• Given exercise:
Please set out every one of the items below as a numbered list, leaving out any blank lines.

• Input records:
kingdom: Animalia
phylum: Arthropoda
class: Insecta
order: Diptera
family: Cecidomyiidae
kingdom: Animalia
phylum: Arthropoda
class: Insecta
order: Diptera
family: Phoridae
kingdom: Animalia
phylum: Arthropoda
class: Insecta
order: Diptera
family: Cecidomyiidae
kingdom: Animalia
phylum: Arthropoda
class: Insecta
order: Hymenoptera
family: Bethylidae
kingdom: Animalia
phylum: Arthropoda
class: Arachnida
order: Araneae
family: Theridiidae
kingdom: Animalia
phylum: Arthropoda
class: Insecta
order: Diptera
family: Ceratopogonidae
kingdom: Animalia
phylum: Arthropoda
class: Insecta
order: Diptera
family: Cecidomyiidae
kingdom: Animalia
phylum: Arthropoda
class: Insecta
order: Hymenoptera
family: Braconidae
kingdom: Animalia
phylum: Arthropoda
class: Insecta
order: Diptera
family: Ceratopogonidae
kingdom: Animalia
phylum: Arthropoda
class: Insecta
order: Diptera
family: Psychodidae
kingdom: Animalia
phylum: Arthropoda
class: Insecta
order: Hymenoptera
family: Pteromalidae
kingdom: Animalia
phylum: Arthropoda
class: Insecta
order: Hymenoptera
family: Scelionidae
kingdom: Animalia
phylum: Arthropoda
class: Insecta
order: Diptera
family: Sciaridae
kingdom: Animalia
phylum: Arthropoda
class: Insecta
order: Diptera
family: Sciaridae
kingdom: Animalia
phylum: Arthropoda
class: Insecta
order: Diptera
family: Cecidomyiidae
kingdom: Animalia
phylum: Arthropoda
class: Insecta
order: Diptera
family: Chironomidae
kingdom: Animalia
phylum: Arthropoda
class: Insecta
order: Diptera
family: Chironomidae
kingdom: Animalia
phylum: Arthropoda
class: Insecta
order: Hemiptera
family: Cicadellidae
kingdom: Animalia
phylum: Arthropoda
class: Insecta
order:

• The response:
1. kingdom: Animalia
2. phylum: Arthropoda
3. class: Insecta
4. order: Diptera
5. family: Cecidomyiidae
6. kingdom: Animalia
7. phylum: Arthropoda
8. class: Insecta
9. order: Diptera
10. family: Phoridae
11. kingdom: Animalia
12. phylum: Arthropoda
13. class: Insecta
14. order: Diptera
15. family: Cecidomyiidae
16. kingdom: Animalia
17. phylum: Arthropoda
18. class: Insecta
19. order: Hymenoptera
20. family: Bethylidae
21. kingdom: Animalia
22. phylum: Arthropoda
23. class: Arachnida
24. order: Araneae
25. family: Theridiidae
26. kingdom: Animalia
27. phylum: Arthropoda
28. class: Insecta
29. order: Diptera
30. family: Ceratopogonidae
31. kingdom: Animalia
32. phylum: Arthropoda
33. class: Insecta
34. order: Diptera
35. family: Cecidomyiidae
36. kingdom: Animalia
37. phylum: Arthropoda
38. class: Insecta
39. order: Hymenoptera
40. family: Braconidae
41. kingdom: Animalia
42. phylum: Arthropoda
43. class: Insecta
44. order: Diptera
45. family: Ceratopogonidae
46. kingdom: Animalia
47. phylum: Arthropoda
48. class: Insecta
49. order: Diptera
50. family: Psychodidae
51. kingdom: Animalia
52. phylum: Arthropoda
53. class: Insecta
54. order: Hymenoptera
55. family: Pteromalidae
56. kingdom: Animalia
57. phylum: Arthropoda
58. class: Insecta
59. order: Hymenoptera
60. family: Scelionidae
61. kingdom: Animalia
62. phylum: Arthropoda
63. class: Insecta
64. order: Diptera
65. family: Sciaridae
66. kingdom: Animalia
67. phylum: Arthropoda
68. class: Insecta
69. order: Diptera
70. family: Sciaridae
71. kingdom: Animalia
72. phylum: Arthropoda
73. class: Insecta
74. order: Diptera
75. family: Cecidomyiidae
76. kingdom: Animalia
77. phylum: Arthropoda
78. class: Insecta
79. order: Diptera
80. family: Chironomidae
81. kingdom: Animalia
82. phylum: Arthropoda
83. class: Insecta
84. order: Diptera
85. family: Chironomidae
86. kingdom: Animalia
87. phylum: Arthropoda
88. class: Insecta
89. order: Hemiptera
90. family: Cicadellidae
91. kingdom: Animalia
92. phylum: Arthropoda
93. class: Insecta
94. order:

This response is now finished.